In Lancet Oncology this week, a team of US researchers report on the effect of estrogen therapy on breast cancer incidence and mortality in postmenopausal women who've had a hysterectomy. The team randomly assigned 10,739 such women to receive either oral conjugated equine estrogen or placebo. After a median follow up of 11.8 years, the team found that the use of estrogen for a median of 5.9 years was associated with a lower incidence of invasive breast cancer compared with placebo. "In subgroup analyses, we noted breast cancer risk reduction with estrogen use was concentrated in women without benign breast disease or a family history of breast cancer," the authors write. "In the estrogen group, fewer women died from breast cancer compared with controls. … Our findings provide reassurance for women with hysterectomy seeking relief of climacteric symptoms in terms of the effects of estrogen use for about 5 years on breast cancer incidence and mortality."
Also in Lancet Oncology this week, an international team of researchers assess the quality of life of patients with advanced non-small-cell lung cancer given pemetrexed maintenance treatment. The team randomly assigned 663 patients with advanced lung cancer who had already gone through platinum-based induction therapy to receive either pemetrexed or placebo. "Quality of life during maintenance therapy with pemetrexed is similar to placebo, except for a small increase in loss of appetite, and significantly delayed worsening of pain and haemoptysis," the researchers write. "In view of the improvements in overall and progression-free survival noted with pemetrexed maintenance therapy, such treatment is an option for patients with advanced non-squamous NSCLC who have not progressed after platinum-based induction therapy."

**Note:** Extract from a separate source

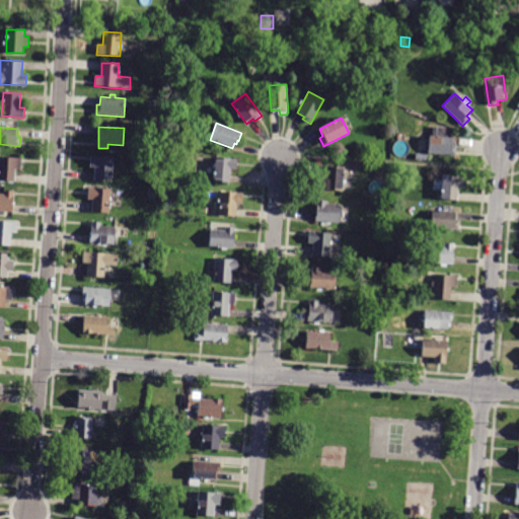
[(453,146),(457,147),(457,155),(428,154),(429,137),(453,138),(453,146)]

Finally in Lancet Oncology this week, a team of European researchers assess the efficacy and safety of erlotinib in patients with advanced, non-small-cell lung cancer with poor prognosis. The team randomly assigned lung cancer patients to receive either erlotinib or chemotherapy. After a median follow-up of 27.9 months in the erlotinib group and 24.8 months in the control group, the team found that median overall survival was 5.3 months with erlotinib and 5.5 months with chemotherapy. "No significant differences in efficacy were noted between patients treated with erlotinib and those treated with docetaxel or pemetrexed," the team says. "Since the toxicity profiles of erlotinib and chemotherapy differ, second-line treatment decisions should take into account patient preference and specific toxicity risk profiles."